■ **Task instructions**
Retype only the lines below from the one with "27: (316, 74, 10.73)" to the one with "35: (150, 24, 16.27)", inclusive, skipping every image.

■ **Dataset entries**
_ _ _ _

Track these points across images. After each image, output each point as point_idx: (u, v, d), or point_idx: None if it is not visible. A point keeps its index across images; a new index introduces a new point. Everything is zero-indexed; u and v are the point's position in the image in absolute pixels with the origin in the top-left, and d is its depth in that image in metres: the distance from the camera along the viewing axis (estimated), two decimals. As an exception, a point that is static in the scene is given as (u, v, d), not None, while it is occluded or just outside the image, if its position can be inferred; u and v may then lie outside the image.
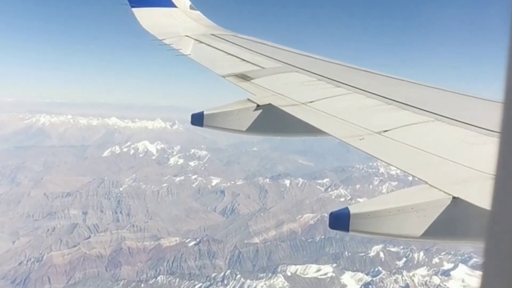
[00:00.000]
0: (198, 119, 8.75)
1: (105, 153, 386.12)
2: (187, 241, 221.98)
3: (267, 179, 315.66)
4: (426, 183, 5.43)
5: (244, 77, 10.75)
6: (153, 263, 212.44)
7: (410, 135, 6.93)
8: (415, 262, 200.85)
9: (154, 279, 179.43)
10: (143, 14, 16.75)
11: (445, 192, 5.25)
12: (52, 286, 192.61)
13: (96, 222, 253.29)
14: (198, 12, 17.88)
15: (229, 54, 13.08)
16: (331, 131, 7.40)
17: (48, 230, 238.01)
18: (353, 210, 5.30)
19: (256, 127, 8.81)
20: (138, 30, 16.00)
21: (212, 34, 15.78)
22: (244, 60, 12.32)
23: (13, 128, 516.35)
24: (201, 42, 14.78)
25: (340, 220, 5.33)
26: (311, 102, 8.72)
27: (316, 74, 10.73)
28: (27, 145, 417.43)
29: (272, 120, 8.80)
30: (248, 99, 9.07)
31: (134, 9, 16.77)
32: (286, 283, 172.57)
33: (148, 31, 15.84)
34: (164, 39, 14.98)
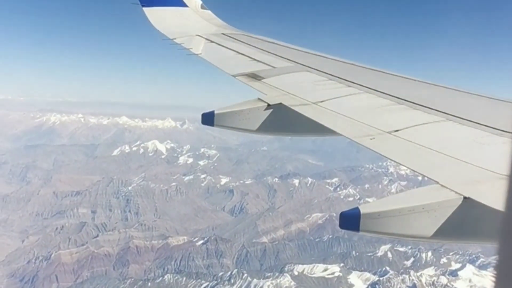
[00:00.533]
0: (208, 119, 8.77)
1: (115, 152, 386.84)
2: (195, 240, 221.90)
3: (276, 179, 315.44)
4: (437, 183, 5.42)
5: (255, 76, 10.78)
6: (160, 262, 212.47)
7: (421, 135, 6.94)
8: (423, 262, 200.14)
9: (161, 278, 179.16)
10: (154, 14, 16.81)
11: (456, 192, 5.24)
12: (60, 285, 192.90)
13: (105, 221, 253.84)
14: (209, 12, 17.94)
15: (240, 53, 13.11)
16: (342, 130, 7.41)
17: (56, 228, 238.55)
18: (363, 210, 5.30)
19: (267, 127, 8.80)
20: (150, 29, 16.08)
21: (223, 34, 15.82)
22: (254, 59, 12.36)
23: (24, 127, 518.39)
24: (212, 41, 14.83)
25: (350, 220, 5.35)
26: (322, 101, 8.72)
27: (327, 73, 10.74)
28: (37, 144, 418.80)
29: (282, 120, 8.81)
30: (259, 99, 9.05)
31: (145, 9, 16.82)
32: (292, 283, 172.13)
33: (159, 30, 15.92)
34: (175, 39, 15.08)
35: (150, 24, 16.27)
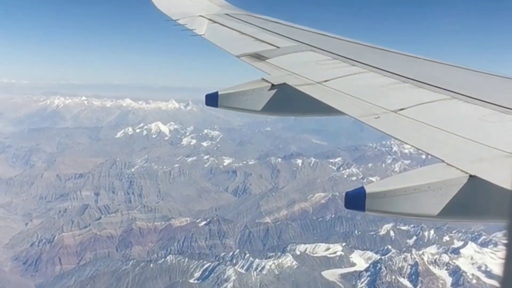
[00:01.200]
0: (212, 100, 8.62)
1: (118, 134, 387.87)
2: (197, 221, 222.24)
3: (279, 159, 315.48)
4: (443, 161, 5.38)
5: (258, 56, 10.64)
6: (163, 243, 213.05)
7: (426, 114, 6.84)
8: (426, 240, 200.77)
9: (163, 259, 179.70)
10: None
11: (462, 171, 5.20)
12: (63, 267, 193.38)
13: (108, 203, 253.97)
14: None
15: (243, 33, 12.97)
16: (346, 110, 7.29)
17: (60, 211, 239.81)
18: (369, 189, 5.21)
19: (271, 107, 8.66)
20: (153, 10, 15.96)
21: (226, 14, 15.62)
22: (258, 39, 12.21)
23: (27, 110, 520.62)
24: (215, 22, 14.65)
25: (355, 200, 5.26)
26: (326, 81, 8.59)
27: (331, 53, 10.58)
28: (41, 127, 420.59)
29: (287, 100, 8.67)
30: (263, 79, 8.88)
31: None
32: (294, 262, 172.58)
33: (163, 11, 15.75)
34: (178, 20, 14.88)
35: (153, 5, 16.18)
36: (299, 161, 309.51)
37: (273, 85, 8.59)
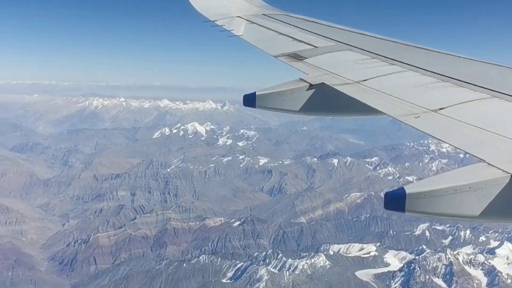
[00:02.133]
0: (250, 100, 8.61)
1: (155, 135, 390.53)
2: (231, 221, 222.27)
3: (315, 158, 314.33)
4: (484, 161, 5.34)
5: (296, 56, 10.58)
6: (198, 243, 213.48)
7: (467, 113, 6.76)
8: (461, 240, 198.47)
9: (196, 259, 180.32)
10: None
11: (504, 171, 5.16)
12: (98, 267, 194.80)
13: (144, 203, 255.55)
14: None
15: (281, 33, 12.96)
16: (386, 109, 7.27)
17: (95, 211, 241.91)
18: (409, 190, 5.13)
19: (309, 107, 8.61)
20: (191, 12, 16.17)
21: (264, 14, 15.64)
22: (296, 39, 12.17)
23: (67, 111, 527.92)
24: (252, 22, 14.68)
25: (395, 201, 5.21)
26: (365, 80, 8.53)
27: (369, 52, 10.53)
28: (80, 128, 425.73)
29: (325, 100, 8.62)
30: (301, 79, 8.81)
31: None
32: (327, 262, 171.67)
33: (201, 12, 15.94)
34: (216, 21, 15.00)
35: (191, 6, 16.40)
36: (335, 161, 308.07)
37: (311, 85, 8.57)
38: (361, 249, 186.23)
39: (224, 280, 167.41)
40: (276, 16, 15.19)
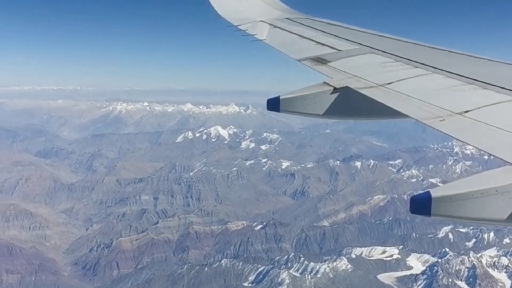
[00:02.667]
0: (274, 104, 8.62)
1: (178, 139, 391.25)
2: (253, 224, 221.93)
3: (338, 161, 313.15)
4: (511, 164, 5.32)
5: (320, 60, 10.59)
6: (220, 247, 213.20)
7: (492, 115, 6.68)
8: (485, 243, 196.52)
9: (218, 263, 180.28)
10: (218, 0, 17.11)
11: None
12: (121, 271, 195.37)
13: (167, 207, 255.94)
14: None
15: (304, 37, 12.99)
16: (410, 112, 7.19)
17: (118, 216, 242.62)
18: (435, 193, 5.14)
19: (333, 111, 8.59)
20: (214, 16, 16.35)
21: (287, 18, 15.69)
22: (319, 43, 12.19)
23: (91, 116, 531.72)
24: (275, 26, 14.74)
25: (421, 204, 5.21)
26: (389, 83, 8.49)
27: (393, 55, 10.50)
28: (103, 133, 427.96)
29: (349, 103, 8.60)
30: (325, 82, 8.82)
31: None
32: (349, 265, 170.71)
33: (224, 17, 16.06)
34: (239, 25, 15.15)
35: (214, 11, 16.47)
36: (358, 164, 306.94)
37: (335, 88, 8.53)
38: (384, 252, 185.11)
39: (245, 284, 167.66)
40: (299, 20, 15.21)
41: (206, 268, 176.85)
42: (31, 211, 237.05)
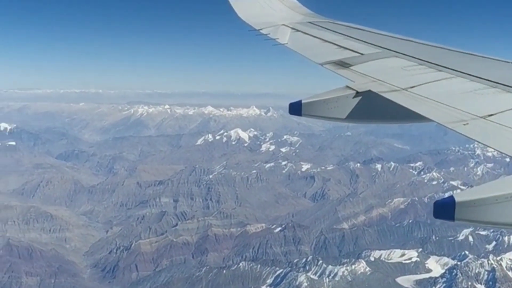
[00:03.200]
0: (296, 108, 8.68)
1: (199, 142, 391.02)
2: (272, 227, 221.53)
3: (358, 164, 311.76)
4: None
5: (342, 64, 10.69)
6: (239, 249, 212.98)
7: None
8: (505, 245, 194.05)
9: (236, 266, 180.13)
10: (240, 5, 17.17)
11: None
12: (140, 274, 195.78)
13: (186, 209, 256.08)
14: (295, 0, 18.22)
15: (326, 41, 13.08)
16: (433, 116, 7.28)
17: (138, 218, 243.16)
18: (458, 198, 5.14)
19: (356, 115, 8.66)
20: (236, 20, 16.39)
21: (309, 22, 15.78)
22: (342, 47, 12.28)
23: (112, 119, 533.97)
24: (298, 30, 14.83)
25: (444, 209, 5.23)
26: (412, 87, 8.53)
27: (416, 58, 10.54)
28: (124, 136, 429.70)
29: (372, 107, 8.68)
30: (347, 86, 8.90)
31: (231, 0, 17.23)
32: (368, 268, 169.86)
33: (246, 21, 16.17)
34: (261, 29, 15.25)
35: (236, 15, 16.55)
36: (379, 166, 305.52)
37: (357, 92, 8.57)
38: (403, 255, 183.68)
39: (263, 287, 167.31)
40: (321, 24, 15.27)
41: (224, 271, 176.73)
42: (51, 214, 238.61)
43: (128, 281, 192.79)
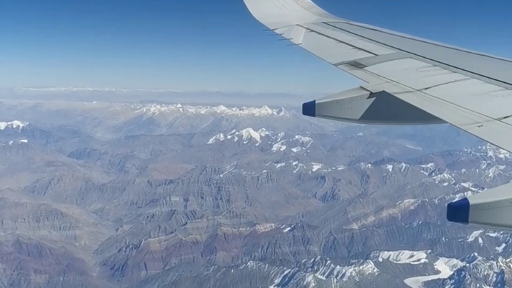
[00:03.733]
0: (309, 109, 8.70)
1: (210, 141, 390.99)
2: (282, 227, 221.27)
3: (369, 165, 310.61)
4: None
5: (356, 64, 10.71)
6: (248, 249, 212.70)
7: None
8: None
9: (244, 265, 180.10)
10: (254, 4, 17.37)
11: None
12: (148, 272, 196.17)
13: (196, 208, 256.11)
14: (309, 0, 18.37)
15: (340, 41, 13.12)
16: (448, 118, 7.26)
17: (147, 217, 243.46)
18: (472, 200, 5.11)
19: (370, 115, 8.67)
20: (250, 20, 16.44)
21: (323, 22, 15.82)
22: (356, 47, 12.30)
23: (125, 118, 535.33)
24: (312, 30, 14.86)
25: (459, 212, 5.21)
26: (427, 88, 8.52)
27: (431, 59, 10.51)
28: (136, 135, 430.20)
29: (386, 108, 8.67)
30: (361, 87, 8.92)
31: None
32: (376, 269, 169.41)
33: (260, 21, 16.28)
34: (275, 29, 15.31)
35: (250, 15, 16.67)
36: (390, 167, 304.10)
37: (371, 93, 8.57)
38: (411, 256, 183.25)
39: (271, 287, 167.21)
40: (335, 24, 15.26)
41: (232, 270, 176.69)
42: (61, 211, 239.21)
43: (137, 279, 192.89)
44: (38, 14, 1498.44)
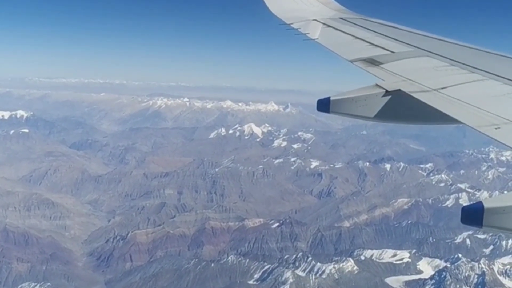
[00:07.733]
0: (324, 105, 8.60)
1: (211, 135, 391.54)
2: (270, 222, 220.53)
3: (367, 163, 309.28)
4: None
5: (372, 61, 10.58)
6: (235, 243, 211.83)
7: None
8: (503, 250, 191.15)
9: (225, 259, 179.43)
10: None
11: None
12: (134, 264, 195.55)
13: (188, 202, 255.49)
14: None
15: (357, 38, 13.01)
16: (464, 119, 7.07)
17: (138, 208, 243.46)
18: (487, 204, 5.12)
19: (385, 114, 8.54)
20: (267, 14, 16.34)
21: (341, 18, 15.66)
22: (373, 44, 12.20)
23: (131, 110, 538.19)
24: (329, 26, 14.72)
25: (472, 215, 5.18)
26: (443, 88, 8.38)
27: (449, 59, 10.36)
28: (141, 127, 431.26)
29: (401, 107, 8.53)
30: (377, 85, 8.78)
31: None
32: (355, 267, 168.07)
33: (276, 15, 16.12)
34: (292, 24, 15.14)
35: (267, 9, 16.56)
36: (388, 166, 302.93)
37: (387, 91, 8.45)
38: (394, 255, 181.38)
39: (250, 282, 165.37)
40: (353, 20, 15.10)
41: (212, 264, 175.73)
42: (53, 201, 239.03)
43: (121, 270, 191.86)
44: (51, 6, 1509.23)
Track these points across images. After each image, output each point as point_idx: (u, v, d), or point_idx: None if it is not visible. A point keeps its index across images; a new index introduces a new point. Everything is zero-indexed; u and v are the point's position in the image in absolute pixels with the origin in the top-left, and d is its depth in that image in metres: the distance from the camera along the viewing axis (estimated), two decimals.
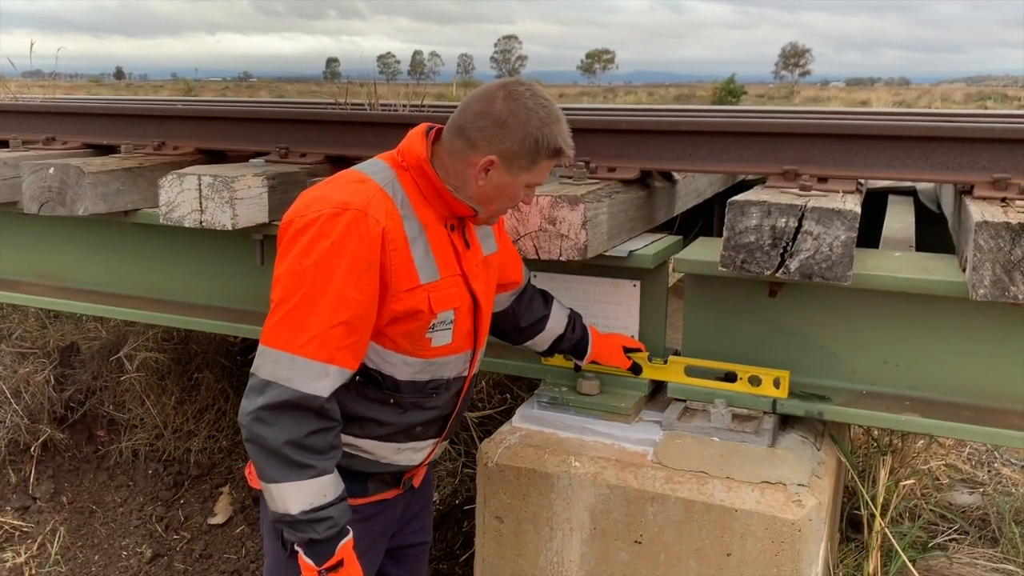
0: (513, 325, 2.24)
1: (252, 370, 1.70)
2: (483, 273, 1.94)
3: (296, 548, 1.71)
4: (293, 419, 1.65)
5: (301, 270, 1.66)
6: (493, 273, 2.02)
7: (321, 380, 1.66)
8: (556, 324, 2.27)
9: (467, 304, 1.88)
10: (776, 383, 2.22)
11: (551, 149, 1.77)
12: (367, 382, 1.82)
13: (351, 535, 1.74)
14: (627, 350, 2.36)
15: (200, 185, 2.50)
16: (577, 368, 2.38)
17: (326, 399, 1.67)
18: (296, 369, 1.65)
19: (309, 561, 1.69)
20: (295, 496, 1.65)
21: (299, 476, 1.65)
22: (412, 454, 1.95)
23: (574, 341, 2.31)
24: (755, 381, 2.23)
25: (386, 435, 1.88)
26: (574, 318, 2.31)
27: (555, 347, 2.31)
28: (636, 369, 2.37)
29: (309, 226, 1.68)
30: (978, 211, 1.96)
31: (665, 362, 2.35)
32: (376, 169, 1.82)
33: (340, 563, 1.71)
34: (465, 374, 1.97)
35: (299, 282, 1.66)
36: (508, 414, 2.46)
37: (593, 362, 2.34)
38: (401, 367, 1.83)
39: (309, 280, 1.65)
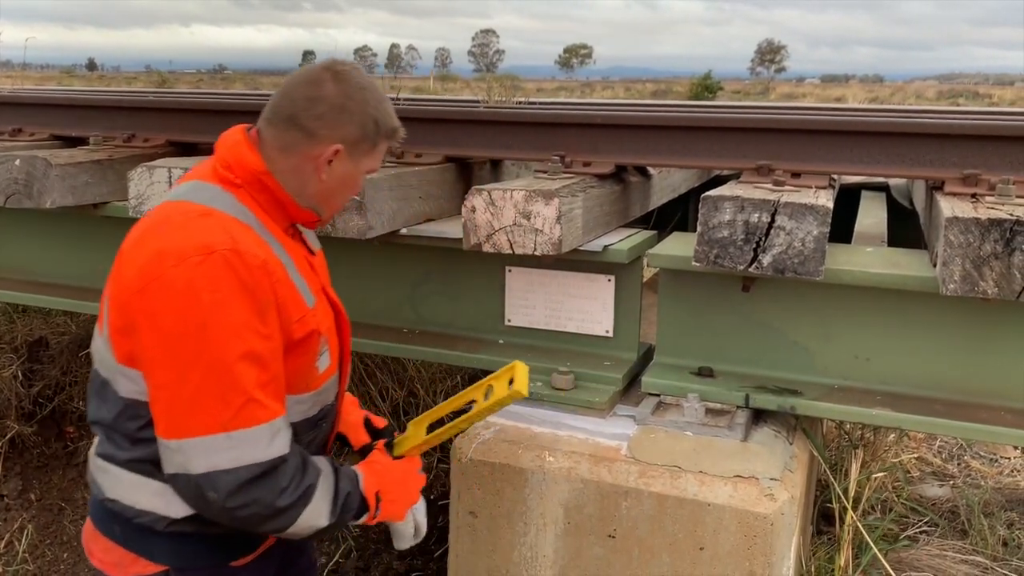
0: None
1: (172, 472, 1.47)
2: (327, 276, 1.81)
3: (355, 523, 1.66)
4: (269, 484, 1.49)
5: (186, 341, 1.42)
6: (328, 274, 1.86)
7: (277, 439, 1.49)
8: None
9: (331, 317, 1.73)
10: (512, 382, 1.80)
11: (389, 129, 1.63)
12: None
13: (363, 474, 1.69)
14: (371, 428, 2.03)
15: (171, 178, 2.47)
16: None
17: (289, 454, 1.52)
18: (239, 445, 1.45)
19: (365, 518, 1.66)
20: (316, 515, 1.56)
21: (306, 504, 1.54)
22: None
23: None
24: (490, 392, 1.85)
25: None
26: None
27: None
28: (365, 450, 2.00)
29: (172, 285, 1.42)
30: (949, 207, 1.98)
31: (403, 431, 2.00)
32: (210, 195, 1.56)
33: (378, 496, 1.68)
34: (338, 390, 1.81)
35: (190, 356, 1.42)
36: None
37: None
38: (293, 408, 1.62)
39: (203, 348, 1.42)
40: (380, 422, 2.05)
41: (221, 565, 1.66)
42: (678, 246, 2.34)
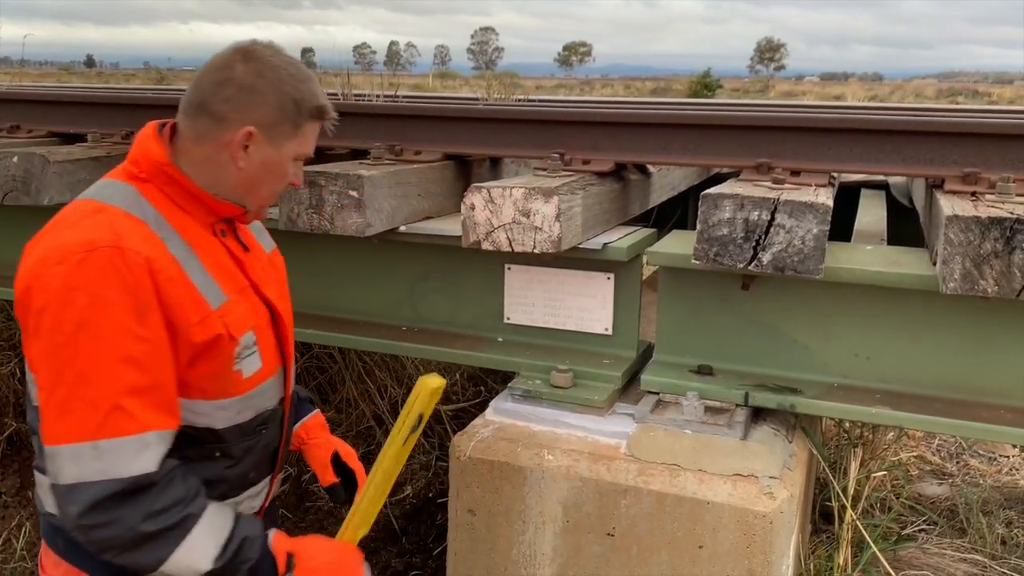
0: None
1: (51, 480, 1.41)
2: (273, 275, 1.72)
3: None
4: (136, 501, 1.38)
5: (63, 342, 1.36)
6: (283, 271, 1.79)
7: (143, 455, 1.38)
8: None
9: (265, 317, 1.63)
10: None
11: (313, 108, 1.53)
12: (183, 443, 1.52)
13: (273, 529, 1.55)
14: (339, 465, 1.95)
15: None
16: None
17: (156, 472, 1.39)
18: (105, 456, 1.36)
19: None
20: (196, 556, 1.41)
21: (181, 537, 1.40)
22: (252, 501, 1.71)
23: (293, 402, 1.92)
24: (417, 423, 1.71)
25: (222, 494, 1.60)
26: (298, 390, 1.97)
27: None
28: (332, 490, 1.96)
29: (52, 286, 1.37)
30: (949, 205, 1.98)
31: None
32: (111, 191, 1.50)
33: (291, 559, 1.53)
34: (283, 395, 1.72)
35: (65, 357, 1.36)
36: (482, 407, 2.45)
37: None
38: (216, 414, 1.55)
39: (78, 350, 1.35)
40: (350, 458, 1.96)
41: None
42: (678, 244, 2.34)
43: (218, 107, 1.48)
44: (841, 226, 2.66)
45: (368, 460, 1.88)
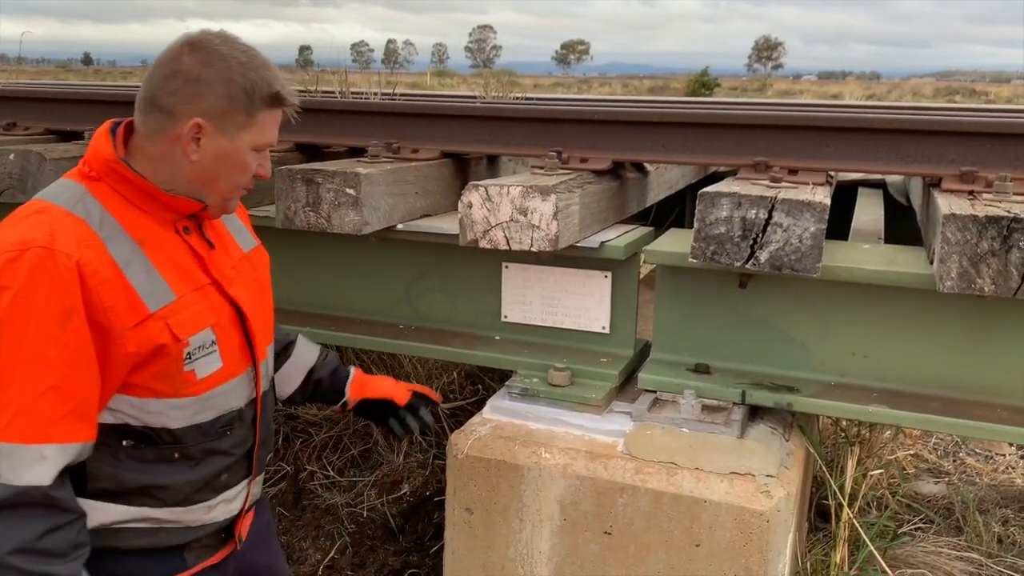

_ _ _ _

■ **Solution below**
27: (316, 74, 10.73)
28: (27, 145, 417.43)
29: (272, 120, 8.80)
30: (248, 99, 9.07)
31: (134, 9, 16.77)
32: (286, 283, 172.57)
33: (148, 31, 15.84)
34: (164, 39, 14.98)
[00:00.533]
0: (208, 119, 8.77)
1: (115, 152, 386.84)
2: (195, 240, 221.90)
3: (276, 179, 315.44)
4: (437, 183, 5.42)
5: (255, 76, 10.78)
6: (160, 262, 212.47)
7: (421, 135, 6.94)
8: (423, 262, 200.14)
9: (161, 278, 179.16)
10: (154, 14, 16.81)
11: (456, 192, 5.24)
12: (60, 285, 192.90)
13: (105, 221, 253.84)
14: (209, 12, 17.94)
15: (240, 53, 13.11)
16: (342, 130, 7.41)
17: (56, 228, 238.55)
18: (363, 210, 5.30)
19: (267, 127, 8.80)
20: (150, 29, 16.08)
21: (223, 34, 15.82)
22: (254, 59, 12.36)
23: (24, 127, 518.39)
24: (212, 41, 14.83)
25: (350, 220, 5.35)
26: (322, 101, 8.72)
27: (327, 73, 10.74)
28: (37, 144, 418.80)
29: (282, 120, 8.81)
30: (259, 99, 9.05)
31: (145, 9, 16.82)
32: (292, 283, 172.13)
33: (159, 30, 15.92)
34: (175, 39, 15.08)
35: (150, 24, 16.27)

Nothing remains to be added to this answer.